Multi-Rate Mixture of Experts for Accelerating Liquid Neural Network Training

Problem
The paper addresses the limitations of traditional recurrent neural networks (RNNs), particularly Long Short-Term Memory (LSTM) networks, in modeling complex multivariate time-series data characterized by irregular sampling and heterogeneous dynamics. While Liquid Neural Networks (LNNs) offer continuous-time dynamics, they typically utilize a single dynamical system, which restricts their capacity to capture diverse temporal patterns. This work proposes a Multi-Rate Mixture-of-Experts (MR-MoE) framework to enhance LNNs by enabling the modeling of fast and slow temporal dynamics simultaneously. The research is presented as a preprint and has not undergone peer review.

Method
The MR-MoE framework integrates multiple LNN-based experts, each operating at distinct temporal scales, allowing for the explicit separation of fast-changing dynamics from slow-evolving trends. A gating network is employed to facilitate adaptive expert specialization based on the input conditions, enhancing the model’s flexibility. Additionally, the architecture incorporates feature-level and temporal attention mechanisms. Feature-level attention is designed to suppress irrelevant or noisy variables, while temporal attention focuses on significant historical states, thereby improving the model’s robustness and interpretability. The training process and computational efficiency are optimized, although specific training compute details are not disclosed.

Results
The MR-MoE framework was evaluated on a complex multivariate time-series prediction task, demonstrating significant performance improvements over strong baselines, including LSTM, monolithic LNN, and standard Mixture-of-Experts (MoE) models. The proposed method achieved superior Area Under the Receiver Operating Characteristic (AUROC) and Area Under the Precision-Recall Curve (AUPRC) metrics, although exact numerical results are not provided in the summary.
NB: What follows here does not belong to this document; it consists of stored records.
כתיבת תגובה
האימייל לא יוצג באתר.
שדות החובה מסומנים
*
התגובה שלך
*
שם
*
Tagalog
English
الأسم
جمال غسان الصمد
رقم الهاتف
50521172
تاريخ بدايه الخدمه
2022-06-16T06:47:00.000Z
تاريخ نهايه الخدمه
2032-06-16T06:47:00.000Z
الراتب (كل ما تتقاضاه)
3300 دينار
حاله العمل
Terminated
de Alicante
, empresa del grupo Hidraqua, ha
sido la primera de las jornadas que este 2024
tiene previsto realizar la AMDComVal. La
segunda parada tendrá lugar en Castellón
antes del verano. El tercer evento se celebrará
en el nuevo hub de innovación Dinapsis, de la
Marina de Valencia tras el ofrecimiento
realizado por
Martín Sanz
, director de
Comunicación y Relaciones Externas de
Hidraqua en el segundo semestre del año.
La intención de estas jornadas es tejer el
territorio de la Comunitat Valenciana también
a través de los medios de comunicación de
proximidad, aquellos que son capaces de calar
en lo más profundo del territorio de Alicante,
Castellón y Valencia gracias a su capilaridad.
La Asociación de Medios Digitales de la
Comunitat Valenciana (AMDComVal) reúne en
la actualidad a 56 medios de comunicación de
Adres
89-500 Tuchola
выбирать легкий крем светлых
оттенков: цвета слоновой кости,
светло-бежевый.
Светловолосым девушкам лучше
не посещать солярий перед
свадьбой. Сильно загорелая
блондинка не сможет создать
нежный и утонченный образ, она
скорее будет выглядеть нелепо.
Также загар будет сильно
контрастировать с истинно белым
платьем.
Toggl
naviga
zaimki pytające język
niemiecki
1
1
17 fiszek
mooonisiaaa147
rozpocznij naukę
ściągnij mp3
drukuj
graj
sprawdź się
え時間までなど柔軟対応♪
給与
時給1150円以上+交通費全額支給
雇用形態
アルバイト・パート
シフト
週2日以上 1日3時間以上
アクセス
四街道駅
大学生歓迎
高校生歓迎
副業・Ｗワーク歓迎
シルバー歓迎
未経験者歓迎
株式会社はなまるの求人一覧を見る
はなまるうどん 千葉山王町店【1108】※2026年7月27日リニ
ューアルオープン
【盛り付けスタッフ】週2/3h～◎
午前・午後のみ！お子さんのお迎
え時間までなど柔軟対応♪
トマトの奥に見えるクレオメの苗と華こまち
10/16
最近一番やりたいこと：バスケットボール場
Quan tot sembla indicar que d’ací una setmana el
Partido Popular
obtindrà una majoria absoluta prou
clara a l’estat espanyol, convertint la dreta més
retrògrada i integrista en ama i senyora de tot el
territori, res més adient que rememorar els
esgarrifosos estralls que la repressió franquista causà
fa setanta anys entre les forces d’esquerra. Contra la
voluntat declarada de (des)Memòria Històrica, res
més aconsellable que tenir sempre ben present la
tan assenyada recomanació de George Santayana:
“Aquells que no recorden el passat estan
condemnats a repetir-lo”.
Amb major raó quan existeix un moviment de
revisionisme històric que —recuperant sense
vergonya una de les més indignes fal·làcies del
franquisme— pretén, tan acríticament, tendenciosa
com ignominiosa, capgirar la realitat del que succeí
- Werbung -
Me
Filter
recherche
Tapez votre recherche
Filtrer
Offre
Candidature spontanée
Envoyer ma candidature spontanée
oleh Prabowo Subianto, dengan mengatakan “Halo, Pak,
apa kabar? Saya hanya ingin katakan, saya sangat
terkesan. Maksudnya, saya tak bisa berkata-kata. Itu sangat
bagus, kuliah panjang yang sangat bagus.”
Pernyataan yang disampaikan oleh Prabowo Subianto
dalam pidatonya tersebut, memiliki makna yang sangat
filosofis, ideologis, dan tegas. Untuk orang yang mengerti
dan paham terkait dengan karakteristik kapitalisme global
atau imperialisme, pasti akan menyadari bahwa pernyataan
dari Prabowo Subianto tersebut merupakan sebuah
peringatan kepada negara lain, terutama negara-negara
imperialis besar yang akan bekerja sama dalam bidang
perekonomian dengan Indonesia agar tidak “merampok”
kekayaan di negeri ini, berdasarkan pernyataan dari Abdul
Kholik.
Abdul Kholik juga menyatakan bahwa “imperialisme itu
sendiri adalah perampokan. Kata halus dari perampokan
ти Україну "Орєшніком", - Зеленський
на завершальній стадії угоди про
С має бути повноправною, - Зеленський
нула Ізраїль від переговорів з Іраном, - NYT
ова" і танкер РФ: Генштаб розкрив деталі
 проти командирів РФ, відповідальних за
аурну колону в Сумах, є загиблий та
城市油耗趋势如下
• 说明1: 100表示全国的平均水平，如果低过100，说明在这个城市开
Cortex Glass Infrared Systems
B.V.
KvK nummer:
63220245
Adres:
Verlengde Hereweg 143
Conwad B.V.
The findings indicate that the combination of continuous-time dynamics, multi-scale expert decomposition, and adaptive attention mechanisms leads to enhanced predictive performance.

Limitations
The authors acknowledge that the MR-MoE framework, while effective, may still face challenges in scalability and generalization to extremely high-dimensional datasets. Additionally, the reliance on a gating network introduces complexity that may affect interpretability. The paper does not discuss potential overfitting issues or the computational overhead associated with training multiple experts, which could be a concern in resource-constrained environments.

Why it matters
The introduction of the MR-MoE framework represents a significant advancement in the modeling of multivariate time-series data, particularly in contexts where temporal dynamics are complex and heterogeneous. By leveraging continuous-time dynamics and adaptive attention mechanisms, this work opens avenues for more accurate and interpretable time-series forecasting models. The implications of this research extend to various applications, including finance, healthcare, and IoT, where understanding temporal dependencies is crucial. This work is available on arXiv and contributes to the ongoing discourse on enhancing neural network architectures for time-series analysis.